バルセロナでは猫を見かけない

わたしが住んでいるバルセロナの中心部はほとんどが集合住宅なので、道端や公園で飼いネコを見かけることはまずありません。野良ネコもいないし、ここには「猫カフェ」なんてないし、ネコ好きな人にはつまらない街かもしれません。旧市街ゴシック地区の古い路地裏にネコがいたら、すごく絵になると思うのですが・・・・。では、ネコ好きを狂喜乱舞させるネコ天国はどこにあるのでしょうか。答えのヒントは「イスラム」です。
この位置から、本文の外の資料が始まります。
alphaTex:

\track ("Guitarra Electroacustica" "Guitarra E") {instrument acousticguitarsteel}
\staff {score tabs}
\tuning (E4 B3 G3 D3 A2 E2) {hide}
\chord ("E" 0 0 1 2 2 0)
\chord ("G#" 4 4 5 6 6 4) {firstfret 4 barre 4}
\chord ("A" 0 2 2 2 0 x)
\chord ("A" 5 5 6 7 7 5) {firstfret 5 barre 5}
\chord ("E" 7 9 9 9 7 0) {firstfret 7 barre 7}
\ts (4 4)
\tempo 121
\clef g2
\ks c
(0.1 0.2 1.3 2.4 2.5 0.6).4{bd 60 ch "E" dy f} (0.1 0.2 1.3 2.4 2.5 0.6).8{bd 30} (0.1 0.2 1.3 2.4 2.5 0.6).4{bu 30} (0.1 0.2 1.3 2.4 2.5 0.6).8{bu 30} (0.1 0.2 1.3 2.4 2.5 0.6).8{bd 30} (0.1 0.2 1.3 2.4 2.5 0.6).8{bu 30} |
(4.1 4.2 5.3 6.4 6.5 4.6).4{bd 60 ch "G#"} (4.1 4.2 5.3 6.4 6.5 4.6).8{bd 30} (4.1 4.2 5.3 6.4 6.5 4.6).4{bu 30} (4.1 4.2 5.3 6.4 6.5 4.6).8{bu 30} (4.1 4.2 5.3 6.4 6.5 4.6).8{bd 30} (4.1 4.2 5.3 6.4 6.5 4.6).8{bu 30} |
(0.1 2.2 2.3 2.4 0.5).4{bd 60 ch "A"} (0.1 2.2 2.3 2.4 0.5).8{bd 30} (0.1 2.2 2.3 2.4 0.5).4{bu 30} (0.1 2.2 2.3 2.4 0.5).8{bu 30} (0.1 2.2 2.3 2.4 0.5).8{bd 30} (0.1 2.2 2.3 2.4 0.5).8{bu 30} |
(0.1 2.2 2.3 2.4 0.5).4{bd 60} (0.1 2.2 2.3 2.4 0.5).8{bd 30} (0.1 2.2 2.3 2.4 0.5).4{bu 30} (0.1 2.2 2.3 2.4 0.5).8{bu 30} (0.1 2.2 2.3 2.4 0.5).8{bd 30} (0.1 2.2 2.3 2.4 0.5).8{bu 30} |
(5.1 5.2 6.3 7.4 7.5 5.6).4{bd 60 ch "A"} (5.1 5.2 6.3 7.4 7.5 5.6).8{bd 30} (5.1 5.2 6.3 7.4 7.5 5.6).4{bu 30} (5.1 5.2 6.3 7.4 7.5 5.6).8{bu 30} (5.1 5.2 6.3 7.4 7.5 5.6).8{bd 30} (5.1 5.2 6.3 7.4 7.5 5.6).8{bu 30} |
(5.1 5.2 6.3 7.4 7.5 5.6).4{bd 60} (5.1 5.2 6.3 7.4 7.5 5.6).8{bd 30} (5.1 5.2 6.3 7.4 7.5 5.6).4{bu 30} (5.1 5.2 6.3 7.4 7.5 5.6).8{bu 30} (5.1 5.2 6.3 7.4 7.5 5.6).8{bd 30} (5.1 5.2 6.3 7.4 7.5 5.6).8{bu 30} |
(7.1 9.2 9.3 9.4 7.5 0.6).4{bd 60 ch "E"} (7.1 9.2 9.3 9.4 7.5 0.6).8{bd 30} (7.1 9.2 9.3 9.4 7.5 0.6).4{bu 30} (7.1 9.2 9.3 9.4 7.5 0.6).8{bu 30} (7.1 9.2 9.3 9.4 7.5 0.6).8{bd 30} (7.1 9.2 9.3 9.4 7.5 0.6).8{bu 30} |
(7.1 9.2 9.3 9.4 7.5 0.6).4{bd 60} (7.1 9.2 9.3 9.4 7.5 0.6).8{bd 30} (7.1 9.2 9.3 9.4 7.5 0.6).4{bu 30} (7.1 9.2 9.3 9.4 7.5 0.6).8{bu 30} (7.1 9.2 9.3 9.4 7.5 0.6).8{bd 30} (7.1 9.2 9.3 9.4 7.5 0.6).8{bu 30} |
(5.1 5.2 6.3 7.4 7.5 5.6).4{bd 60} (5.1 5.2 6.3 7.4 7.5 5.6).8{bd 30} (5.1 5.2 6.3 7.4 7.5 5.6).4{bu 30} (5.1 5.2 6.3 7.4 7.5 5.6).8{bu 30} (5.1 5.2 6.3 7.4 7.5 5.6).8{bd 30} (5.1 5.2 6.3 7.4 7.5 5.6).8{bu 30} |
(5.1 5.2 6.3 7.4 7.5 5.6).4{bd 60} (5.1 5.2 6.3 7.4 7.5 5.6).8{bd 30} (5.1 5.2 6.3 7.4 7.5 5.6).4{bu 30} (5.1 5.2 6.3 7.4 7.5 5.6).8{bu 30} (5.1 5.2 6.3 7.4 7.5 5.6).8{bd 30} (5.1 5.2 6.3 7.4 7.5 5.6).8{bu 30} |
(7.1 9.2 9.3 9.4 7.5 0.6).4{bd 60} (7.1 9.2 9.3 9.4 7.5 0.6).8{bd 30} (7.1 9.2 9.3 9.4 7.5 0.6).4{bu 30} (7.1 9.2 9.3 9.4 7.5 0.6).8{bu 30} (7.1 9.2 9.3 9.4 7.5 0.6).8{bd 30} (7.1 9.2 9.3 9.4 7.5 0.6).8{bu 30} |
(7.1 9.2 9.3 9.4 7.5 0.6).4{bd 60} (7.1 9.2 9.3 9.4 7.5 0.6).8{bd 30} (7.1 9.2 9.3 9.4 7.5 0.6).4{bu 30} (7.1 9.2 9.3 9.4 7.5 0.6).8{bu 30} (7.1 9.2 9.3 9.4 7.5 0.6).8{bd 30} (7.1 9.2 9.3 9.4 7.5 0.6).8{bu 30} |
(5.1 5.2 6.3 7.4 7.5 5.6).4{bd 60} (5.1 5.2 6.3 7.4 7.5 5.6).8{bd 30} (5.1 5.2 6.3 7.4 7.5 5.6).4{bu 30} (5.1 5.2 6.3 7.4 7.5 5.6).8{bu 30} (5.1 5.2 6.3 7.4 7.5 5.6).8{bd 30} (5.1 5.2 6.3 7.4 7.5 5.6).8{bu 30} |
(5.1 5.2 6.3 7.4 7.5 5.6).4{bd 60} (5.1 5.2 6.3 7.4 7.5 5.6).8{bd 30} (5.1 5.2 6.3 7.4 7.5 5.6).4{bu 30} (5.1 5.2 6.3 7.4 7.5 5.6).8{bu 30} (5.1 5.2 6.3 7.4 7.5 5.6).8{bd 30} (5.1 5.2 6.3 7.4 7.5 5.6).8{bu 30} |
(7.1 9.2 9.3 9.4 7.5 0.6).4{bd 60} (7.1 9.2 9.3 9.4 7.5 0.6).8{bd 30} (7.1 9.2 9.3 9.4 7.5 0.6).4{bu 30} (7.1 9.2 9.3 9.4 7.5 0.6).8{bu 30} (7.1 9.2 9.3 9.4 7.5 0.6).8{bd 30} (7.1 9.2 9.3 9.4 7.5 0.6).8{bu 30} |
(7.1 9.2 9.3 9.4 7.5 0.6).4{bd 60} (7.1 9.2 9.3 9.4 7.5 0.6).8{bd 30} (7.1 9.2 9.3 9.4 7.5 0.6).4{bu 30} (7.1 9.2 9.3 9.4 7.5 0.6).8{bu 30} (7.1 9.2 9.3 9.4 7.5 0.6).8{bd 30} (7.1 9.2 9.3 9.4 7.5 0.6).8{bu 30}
ネコ派におすすめのネコ天国は、イスタンブール、マラケシュ、そしてフェズ ネコ派におすすめのネコ天国は、イスタンブール、マラケシュ、そしてフェズ

大のネコ好きだったイスラム教の預言者ムハンマド

イスラム教の人たちはネコが好きです。イスラムの預言者ムハンマドがネコ好きだったという伝承があり、中でも額にM字の模様の入ったネコは「ムハンマドのネコ」と呼ばれています。一方で、ムハンマドの言行録ではイヌの唾液は不浄のものとされ、イヌが舐めた食器は7回洗えといわれています。これは当時、犬による伝染病が多かった社会的事情を憂慮して、健康のために犬を遠ざけるためだったそうですが、今でもイスラム圏ではイヌを不浄なものとして嫌う傾向にあります。

モロッコのメディナはネコ天国

最近最もネコの写真が多かった旅は、モロッコのフェズのメディナ(旧市街)でした。とにかくメディナの路地はネコだらけ。訪れたのが7月のラマダン中で、人々が店の中で横になって体力温存を図るのに合わせたように、ネコたちも軒先で体を伸ばして眠り呆けていました。美しい意匠のタイルや扉の前にたたずみ、エキゾチックな商店の前で戯れるネコたちは、とても絵になります。肉屋の前でひたすらおこぼれを待つネコたちの姿は実にキュート!!また、マラケシュのメディナもフェズに勝るとも劣らぬネコ天国です。道端の猫に夢中なわたしを呼ぶ土産物屋のおじさんの店に入ってみると、土産物を陳列している棚の一番下の扉の奥から子猫がわらわらと出てきたこともありました。

ネコの楽園イスタンブール

トルコのイスタンブールは、ネコにとって最も住みよい街かもしれません。人々は路上の猫をこよなく愛し、入り口に餌や水を入れた器を置いているお店がたくさんあります。店の中にも出入り自由、店先でネコが昼寝をしていても追い払うこともなく、お客も猫をまたいで店に入ったりと、ネコ優先です。おかげでどのネコも人によく慣れていて、撫で放題。向こうから駆け寄ってきて足元にスリスリ攻撃をしかけてくれます。至福!!公園にもたくさんの野良ネコや野良イヌがいますが、地域の犬猫は地域の住人みんなで面倒を見ているようです。ネコにとっての楽園は、ネコ好きにとってもまた楽園といえるでしょう。